Parents are the 10th largest mortgage lender in the UK.
That’s according to a survey by Legal & General (L&G) which found that the average parental contribution for homebuyers this year is £24,100 ($29,279).
It says that this amount has risen more than £6,000 over the last year — high enough to put the ‘Bank of Mum and Dad’ into 10th place if it was classed as a mortgage lender.
Collectively, parents have given £6.3bn to their children to buy property, overtaking the official 10th place — Clydesdale Bank, which lent £5bn in total in 2018.
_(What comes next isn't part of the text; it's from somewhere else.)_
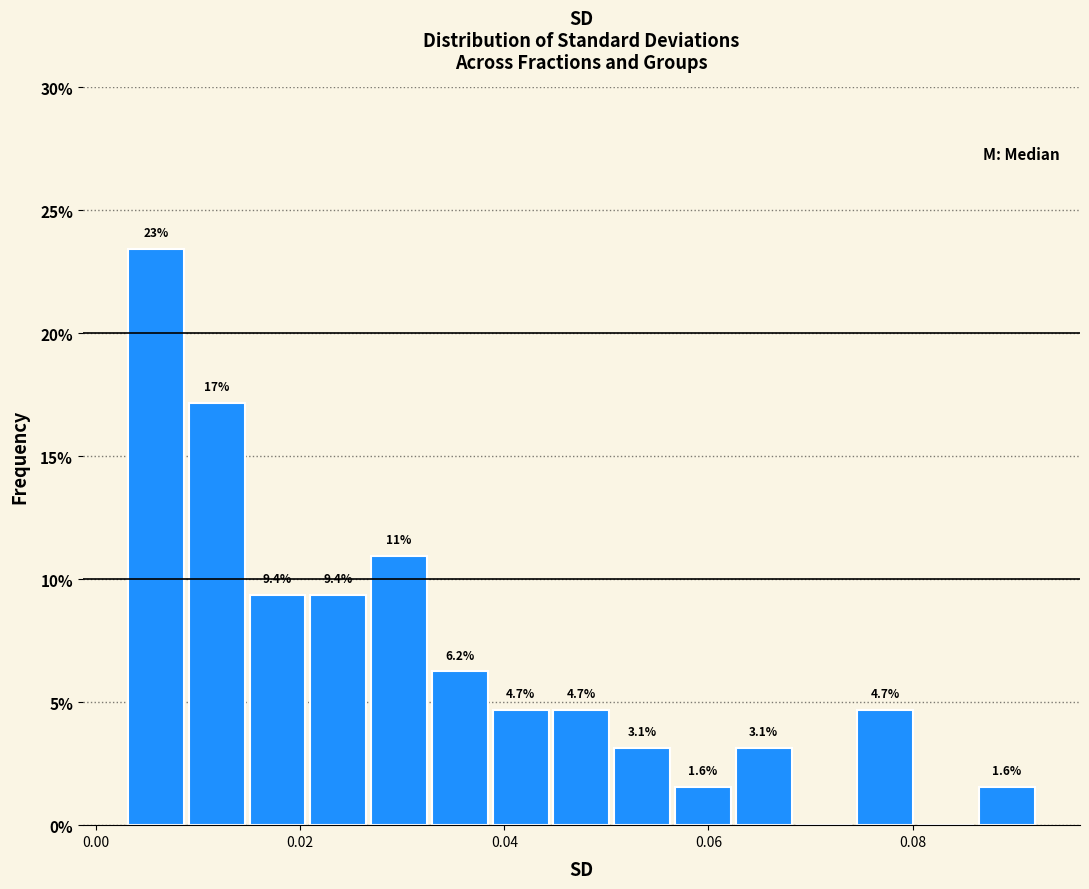

Read against the x-axis, roughly where is the centre of the tallest bar?

0.006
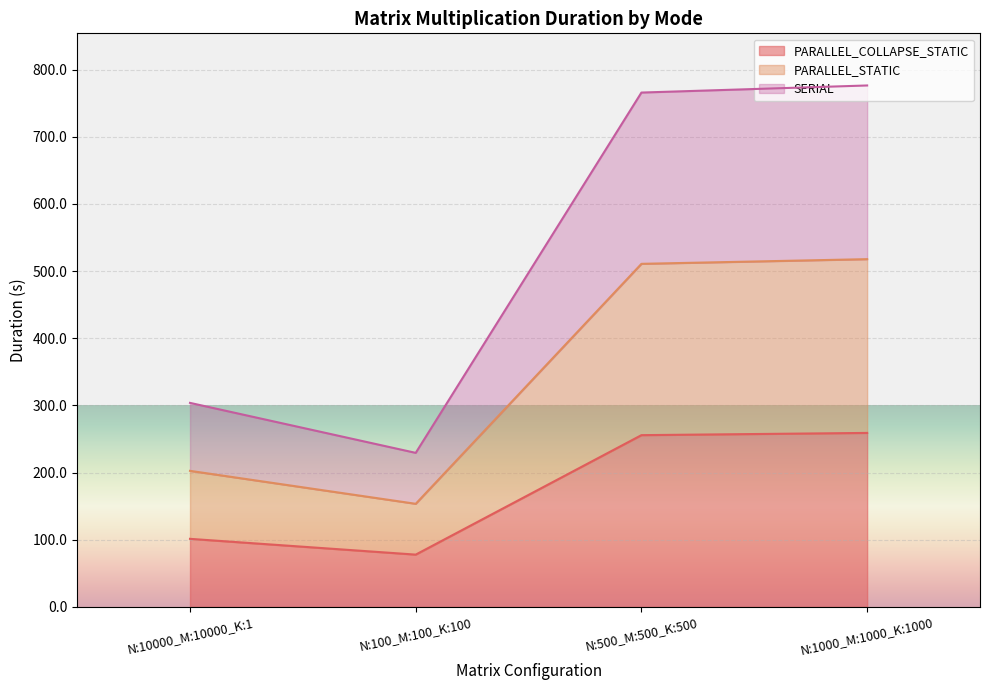

What is the label of the 4th point from the left?

N:1000_M:1000_K:1000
The official list for the UK’s largest mortgage lenders, which does not include parental contributions, by the trade body for UK banking and financial services UK Finance, is here:
1. Lloyds Banking Group: £42.5bn
2. Nationwide: £35.7bn
3. Royal Bank of Scotland: £30.5bn
4. Santander UK: £28.3bn
5. Barclays: £23.1bn
6. HSBC Bank: £21.5bn
7. Coventry Building Society: £9.2bn
8. Yorkshire Building Society: £8.7bn
9. Virgin Money: £6.8bn
10. Clydesdale Bank: £5bn
While parents’ generosity is enabling many of the younger generation to get on the housing ladder, the source of the wealth could significantly affect their retirement health, L&G said.
Their poll of 1,600 parents found that many were withdrawing money from their pensions or said they would consider using equity release from their homes to help their children.
On top of that, more than a quarter of those surveyed said that they were not confident they had enough money to last through their retirement.